Betapa tidak, sudah tiga tahun belakangan ia menganggur. Sebelumnya ia bekerja sebagai buruh pabrik di kawasan industri Cikarang. Tetapi, di penghujung tahun 2005 yang lalu ia kena PHK. Kontraknya di pabrik itu telah selesai. Ia telah mengajukan lamaran ke berbagai pabrik dan kantor. Tidak hanya di sekitar Cikarang, bahkan merambah ke Jakarta. Tapi apa daya, belum ada pabrik dan kantor yang mau menerimanya bekerja.

Rina diterima sebagai tenaga marketing. Ia sangat mudah menyesuaikan diri. Rina tenaga marketing yang smart, banyak nasabah yang terpesona dan merasa puas dengan service Rina. Atasannya begitu percaya kepadanya, hingga proyek-proyek besar banyak ditanganinya. Dua tahun berikutnya ia menjadi Manager Marketing. Penghasilan pun beranjak naik.

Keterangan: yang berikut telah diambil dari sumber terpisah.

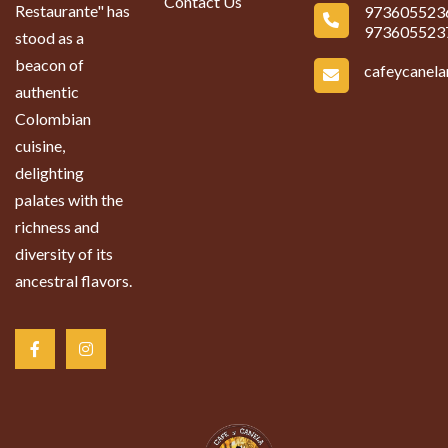
Contact Us
Restaurante" has
973605523
973605523
stood as a
beacon of
cafeycanel
authentic
Colombian
cuisine,
delighting
palates with the
richness and
diversity of its
ancestral flavors.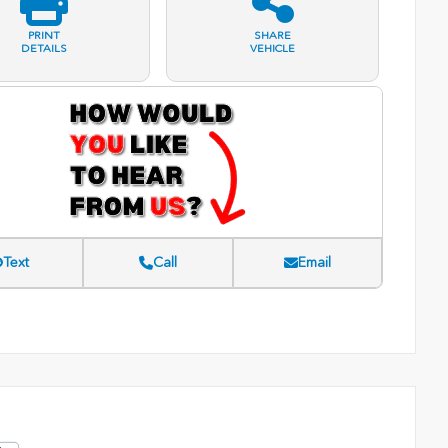
PRINT
SHARE
DETAILS
VEHICLE
Text
Call
Email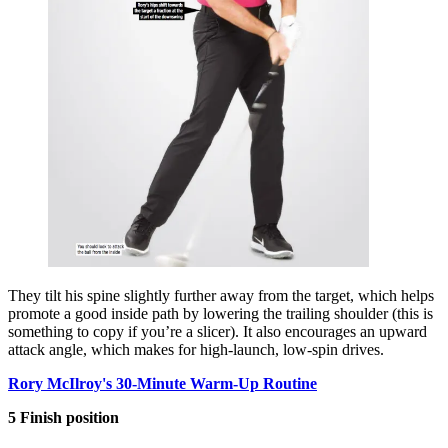
They tilt his spine slightly further away from the target, which helps
promote a good inside path by lowering the trailing shoulder (this is
something to copy if you’re a slicer). It also encourages an upward
attack angle, which makes for high-launch, low-spin drives.
Rory McIlroy's 30-Minute Warm-Up Routine
5 Finish position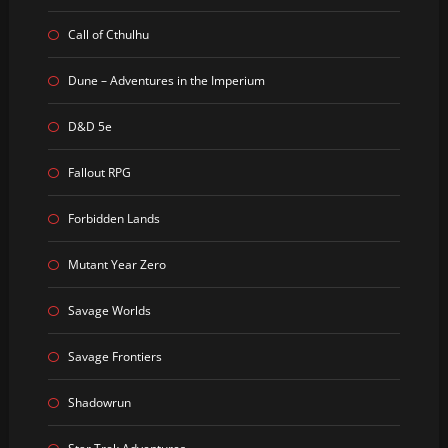
Call of Cthulhu
Dune – Adventures in the Imperium
D&D 5e
Fallout RPG
Forbidden Lands
Mutant Year Zero
Savage Worlds
Savage Frontiers
Shadowrun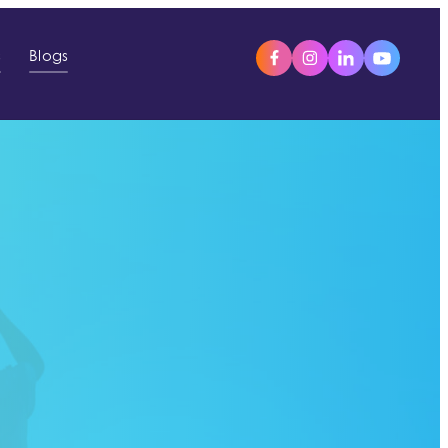
s
Blogs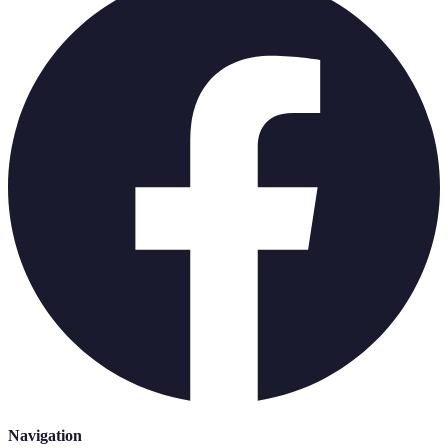
Navigation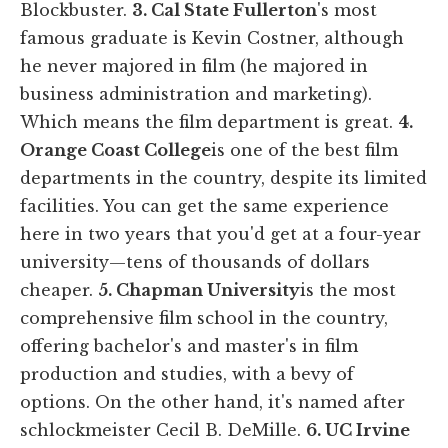
Blockbuster.
3. Cal State Fullerton
's
most
famous graduate is Kevin Costner, although
he never majored in film (he majored in
business administration and marketing).
Which means the film department is great.
4.
Orange Coast College
is one of the best film
departments in the country, despite its limited
facilities. You can get the same experience
here in two years that you'd get at a four-year
university—tens of thousands of dollars
cheaper.
5. Chapman University
is the
most
comprehensive film school in the country,
offering bachelor's and master's in film
production and studies, with a bevy of
options. On the other hand, it's named after
schlockmeister Cecil B. DeMille.
6. UC Irvine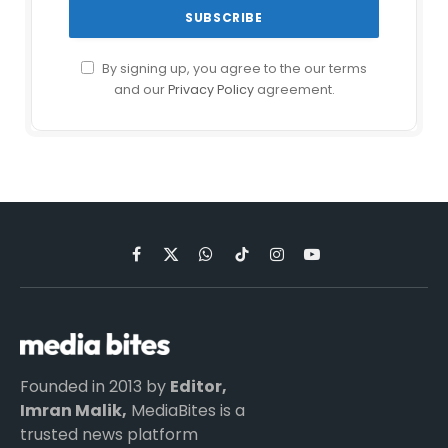
By signing up, you agree to the our terms
and our
Privacy Policy
agreement.
Facebook
X
WhatsApp
TikTok
Instagram
YouTube
(Twitter)
Founded in 2013 by
Editor,
Imran Malik,
MediaBites is a
trusted news platform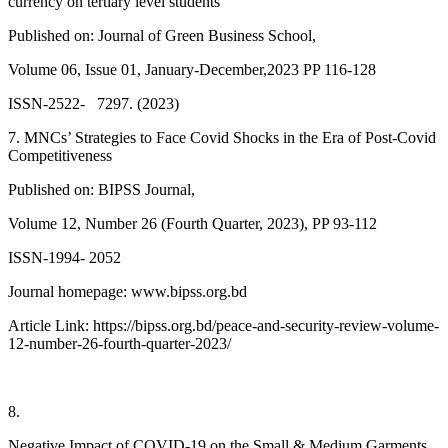
currency on tertiary level students
Published on: Journal of Green Business School,
Volume 06, Issue 01, January-December,2023 PP 116-128
ISSN-2522- 7297. (2023)
7. MNCs’ Strategies to Face Covid Shocks in the Era of Post-Covid
Competitiveness
Published on: BIPSS Journal,
Volume 12, Number 26 (Fourth Quarter, 2023), PP 93-112
ISSN-1994- 2052
Journal homepage: www.bipss.org.bd
Article Link: https://bipss.org.bd/peace-and-security-review-volume-
12-number-26-fourth-quarter-2023/
8.
Negative Impact of COVID-19 on the Small & Medium Garments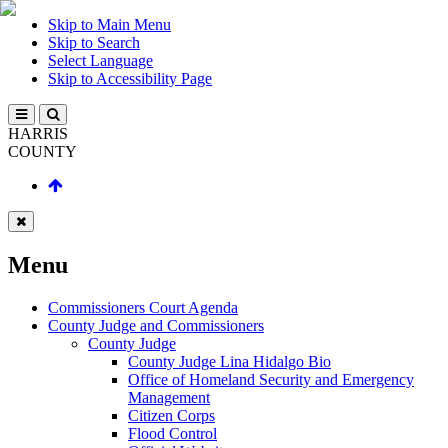
Skip to Main Menu
Skip to Search
Select Language
Skip to Accessibility Page
HARRIS
COUNTY
Menu
Commissioners Court Agenda
County Judge and Commissioners
County Judge
County Judge Lina Hidalgo Bio
Office of Homeland Security and Emergency
Management
Citizen Corps
Flood Control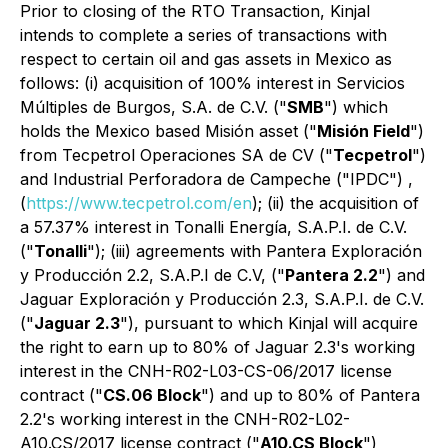
Prior to closing of the RTO Transaction, Kinjal
intends to complete a series of transactions with
respect to certain oil and gas assets in Mexico as
follows: (i) acquisition of 100% interest in Servicios
Múltiples de Burgos, S.A. de C.V. ("
SMB
") which
holds the Mexico based Misión asset ("
Misión Field
")
from Tecpetrol Operaciones SA de CV ("
Tecpetrol
")
and Industrial Perforadora de Campeche ("IPDC") ,
(
https://www.tecpetrol.com/en
); (ii) the acquisition of
a 57.37% interest in Tonalli Energía, S.A.P.I. de C.V.
("
Tonalli
"); (iii) agreements with Pantera Exploración
y Producción 2.2, S.A.P.I de C.V, ("
Pantera 2.2
") and
Jaguar Exploración y Producción 2.3, S.A.P.I. de C.V.
("
Jaguar 2.3
"), pursuant to which Kinjal will acquire
the right to earn up to 80% of Jaguar 2.3's working
interest in the CNH-R02-L03-CS-06/2017 license
contract ("
CS.06 Block
") and up to 80% of Pantera
2.2's working interest in the CNH-R02-L02-
A10.CS/2017 license contract ("
A10.CS Block
")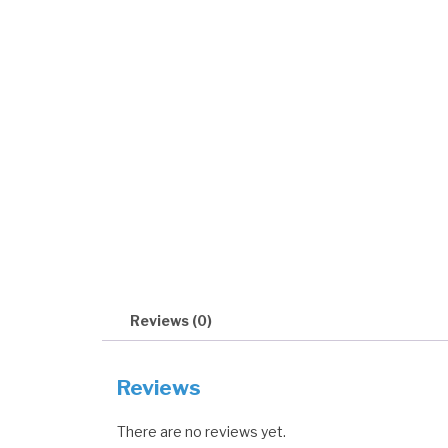
Reviews (0)
Reviews
There are no reviews yet.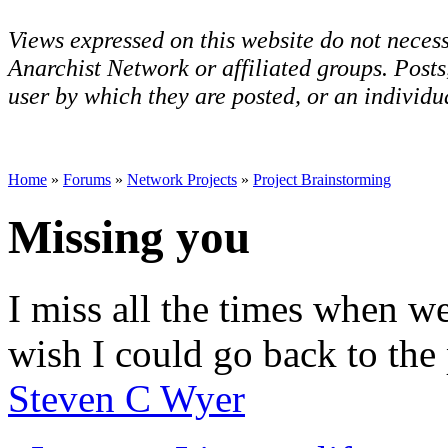
Views expressed on this website do not necess
Anarchist Network or affiliated groups. Post
user by which they are posted, or an individua
Home
»
Forums
»
Network Projects
»
Project Brainstorming
Missing you
I miss all the times when we
wish I could go back to the p
Steven C Wyer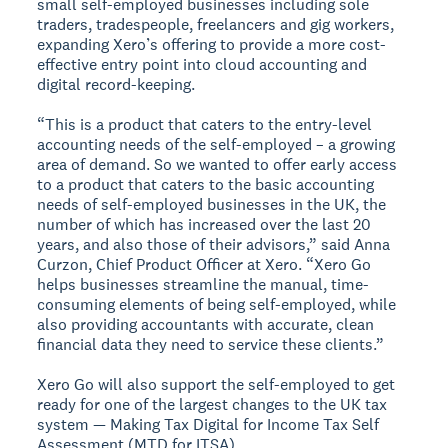
small self-employed businesses including sole
traders, tradespeople, freelancers and gig workers,
expanding Xero’s offering to provide a more cost-
effective entry point into cloud accounting and
digital record-keeping.
“This is a product that caters to the entry-level
accounting needs of the self-employed – a growing
area of demand. So we wanted to offer early access
to a product that caters to the basic accounting
needs of self-employed businesses in the UK, the
number of which has increased over the last 20
years, and also those of their advisors,” said Anna
Curzon, Chief Product Officer at Xero. “Xero Go
helps businesses streamline the manual, time-
consuming elements of being self-employed, while
also providing accountants with accurate, clean
financial data they need to service these clients.”
Xero Go will also support the self-employed to get
ready for one of the largest changes to the UK tax
system — Making Tax Digital for Income Tax Self
Assessment (MTD for ITSA).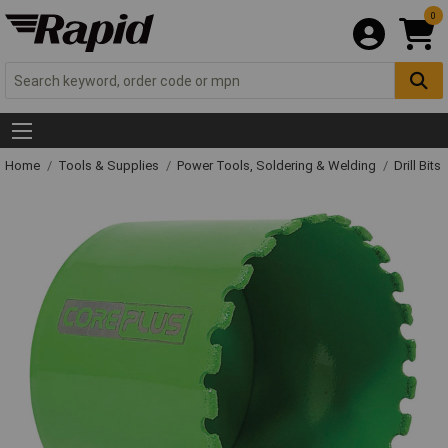
0
Home
Tools & Supplies
Power Tools, Soldering & Welding
Drill Bits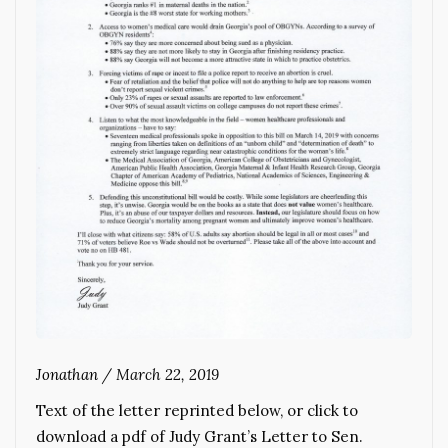
Jonathan
/
March 22, 2019
Text of the letter reprinted below, or click to
download a pdf of Judy Grant’s Letter to Sen.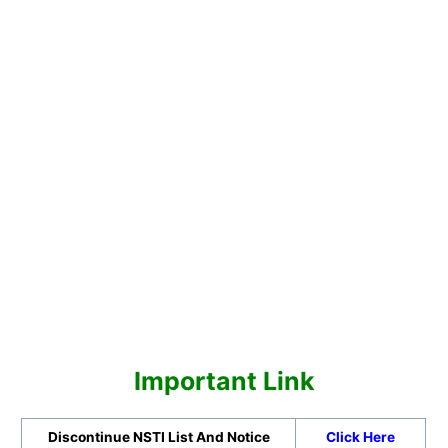
Important Link
Discontinue NSTI List And Notice
Click Here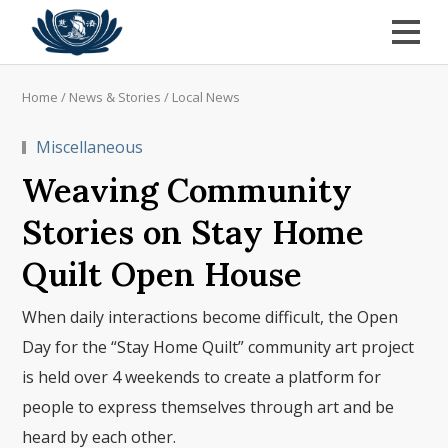
Home
/
News & Stories
/
Local News
Miscellaneous
Weaving Community
Stories on Stay Home
Quilt Open House
When daily interactions become difficult, the Open
Day for the “Stay Home Quilt” community art project
is held over 4 weekends to create a platform for
people to express themselves through art and be
heard by each other.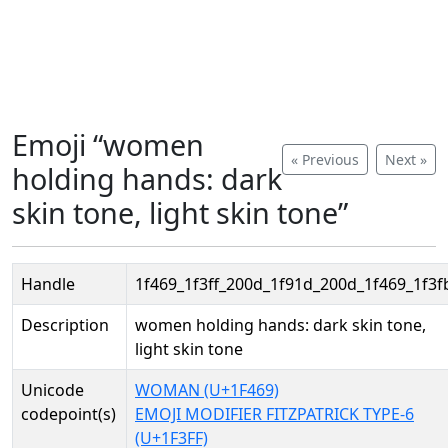
Emoji “women
« Previous
Next »
holding hands: dark
skin tone, light skin tone”
Handle
1f469_1f3ff_200d_1f91d_200d_1f469_1f3f
Description
women holding hands: dark skin tone,
light skin tone
Unicode
WOMAN (U+1F469)
codepoint(s)
EMOJI MODIFIER FITZPATRICK TYPE-6
(U+1F3FF)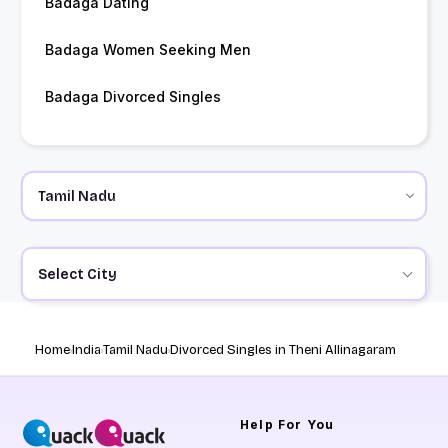
Badaga Dating
Badaga Women Seeking Men
Badaga Divorced Singles
Select City
Home
India
Tamil Nadu
Divorced Singles in Theni Allinagaram
Help
For You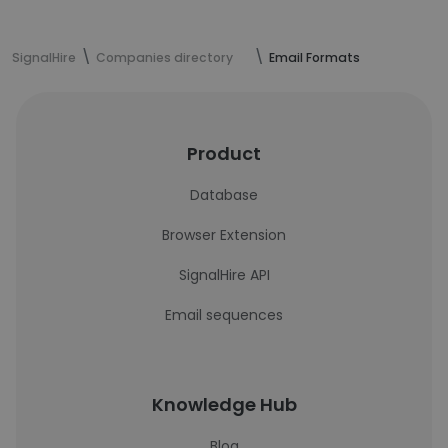
SignalHire
Companies directory
Email Formats
Product
Database
Browser Extension
SignalHire API
Email sequences
Knowledge Hub
Blog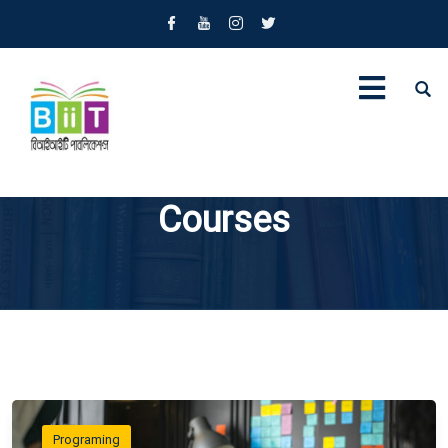
Courses
Programing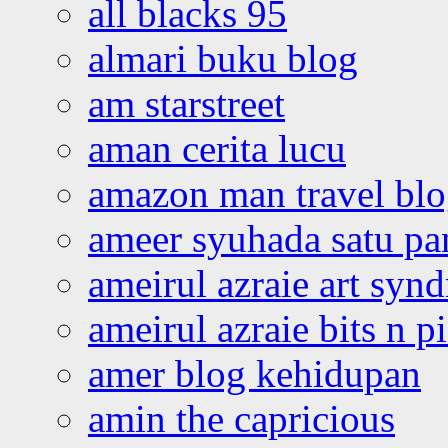
all blacks 95
almari buku blog
am starstreet
aman cerita lucu
amazon man travel bl
ameer syuhada satu p
ameirul azraie art syn
ameirul azraie bits n p
amer blog kehidupan
amin the capricious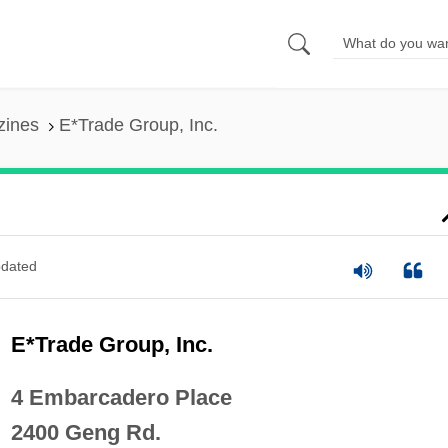
zines
E*Trade Group, Inc.
dated
E*Trade Group, Inc.
4 Embarcadero Place
2400 Geng Rd.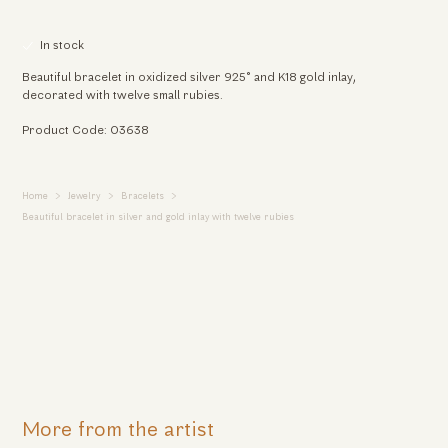
In stock
Beautiful bracelet in oxidized silver 925° and K18 gold inlay,
decorated with twelve small rubies.
Product Code: 03638
Home
Jewelry
Bracelets
Beautiful bracelet in silver and gold inlay with twelve rubies
More from the artist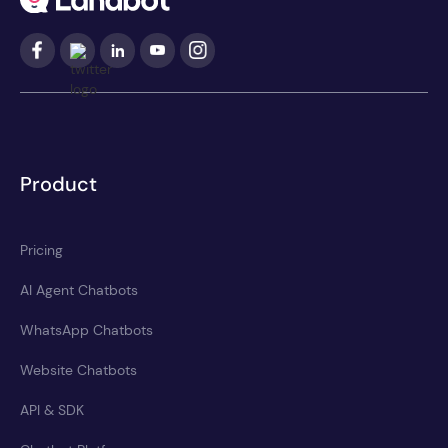
Product
Pricing
AI Agent Chatbots
WhatsApp Chatbots
Website Chatbots
API & SDK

Lain di kantor, lain di rumah. Kesibukan di kantor menyita waktu dan tenaga Rina. Jabatannya sebagai manajer membuat ia selalu pulang hampir larut malam. Beragam meeting harus ia hadiri. Kondisi ini membuat Rina tidak bisa mengurusi rumah tangga. Anak satu-satunya yang berusia 5 tahun ia titipkan kepada Aris, suaminya. Segala kebutuhan rumah tangga kini dikelola oleh Aris. Dari urusan mencuci baju, menyapu dan mengepel lantai, memasak dan mengantar anak mereka sekolah di TK diserahkan kepada Aris.

Galih yang tekun mendengar keluh kesah Aris jadi bingung sendiri. Ia tidak bisa memberikan solusi terbaik kepada Aris kecuali menyarankan untuk terus berusaha melamar kerja ke kantor-kantor lain atau membuat usaha sendiri, walaupun kecil-kecilan. Sambil terus diiringi dengan memperbanyak shalat dan doa.
Dasar penulis, Galih mencoba menulis artikel berkenaan kondisi rumah tangga Aris. Kebetulan ia kebagian membuat jurnal ‘Polemik Keluarga’ di harian tempatnya kerja. Untuk melengkapi data-data hukum perkawinan dalam Islam, ia harus bertanya kepada gurunya.